My question to the kids was that in a world of word processing and spell checking was the requirement to hand write this piece not a little archaic?
Their view was that, given that the bulk of other written assignments they had to perform were word processed, there was some value in keeping the, let’s face it, dying art of handwriting alive. And I would admit that it does seem appropriate somehow that this should be done in the context of a creative writing piece.
On the question of spell checking they argued that they had to look at their spelling in a different way if they did not have the luxury of a spell checker to utilise. This meant, in their view, that their spelling would improve.
My argument was that even if the good intentions of the school were to keep handwriting alive, assigning a mark to it, which was then for all intents and purposes ignored, was rather pointless.
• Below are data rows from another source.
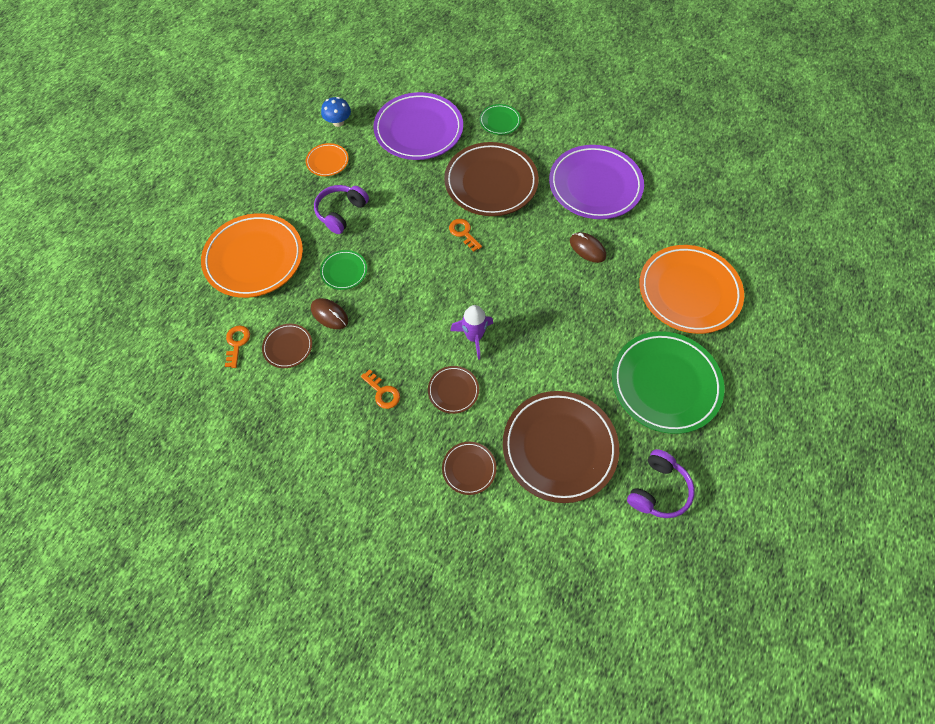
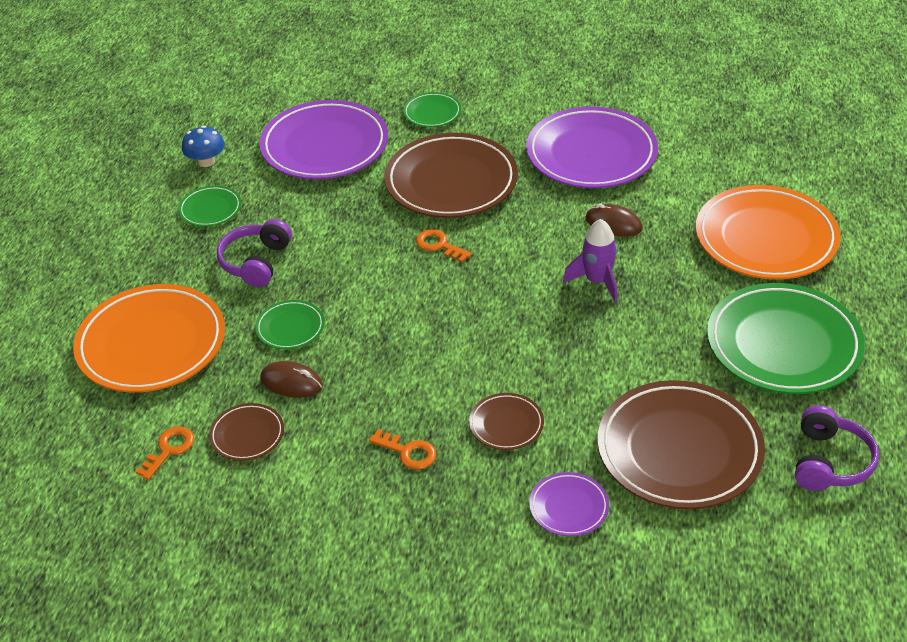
camera: 15 degrees left, 20 degrees down
orange key [225,326,250,368] -> orange key turned 45 degrees clockwise [135,426,194,480]
orange plate [306,143,349,176] -> green plate [178,186,241,227]
brown plate [442,442,497,495] -> purple plate [529,472,609,536]
purple rocket [450,305,493,360] -> purple rocket moved to [563,219,618,303]

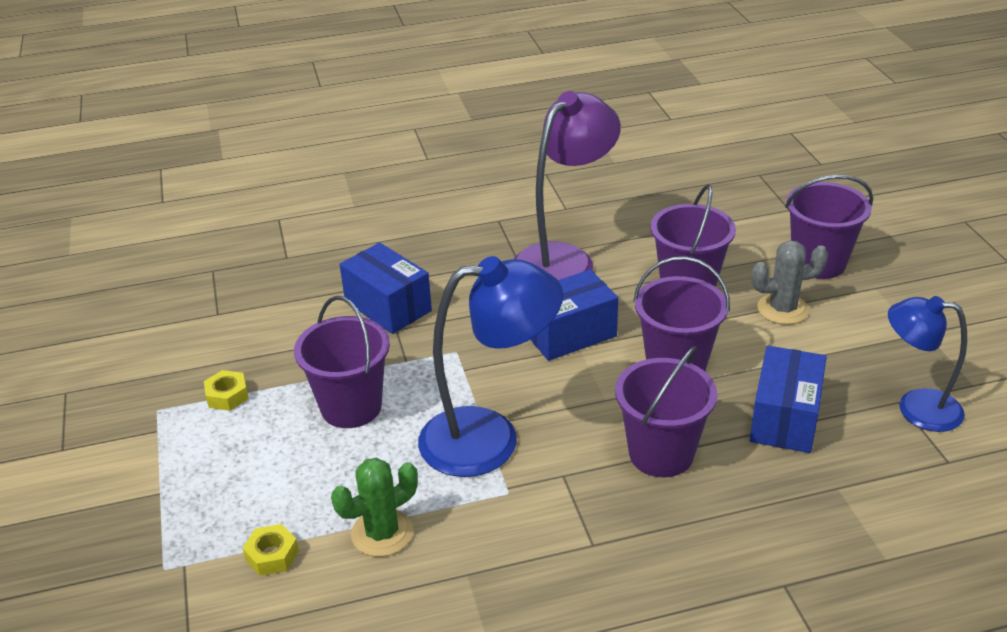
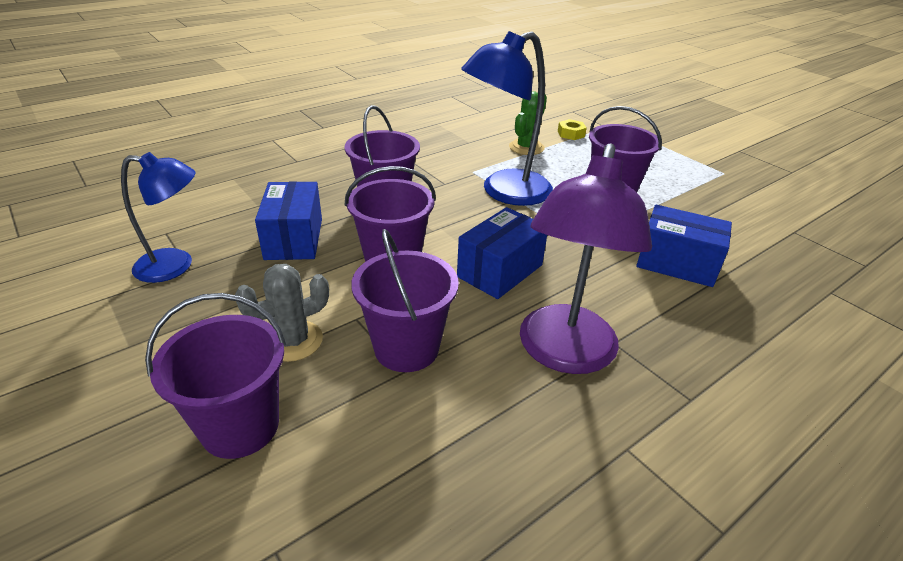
camera: 155 degrees right, 0 degrees up
yellow nut [204,370,249,411] -> none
Give feedback, yes, but not mark.
I get the kids point about spellchecking, that somehow without the benefit of this they had to work harder to get their spellings right. Presumably the teacher, when marking the work, will point out misspellings. If so, why not have the misspellings identified by a spell checker prior to the piece of work being handed in. Makes no difference, as far as I can see, how or when misspellings are identified, as long as they are done so at some point. And allowing this to be picked up early could save valuable teacher time.
In the event, my daughter constructed the piece on her laptop, spell checked it, and then transposed it into her own handwriting. Wouldn’t any half thinking person do the same?
Overall I can see the sense on insisting that kids do some handwriting, particularly if it does at least delay the complete demise of the noble art. But the issue around spell checking does, it seem to me, highlight the confusion that exists as we see the much greater use of technology in our schools. It is a transitory time. It is important that we embrace the changes that we are presented with, and not let them confuse the issues.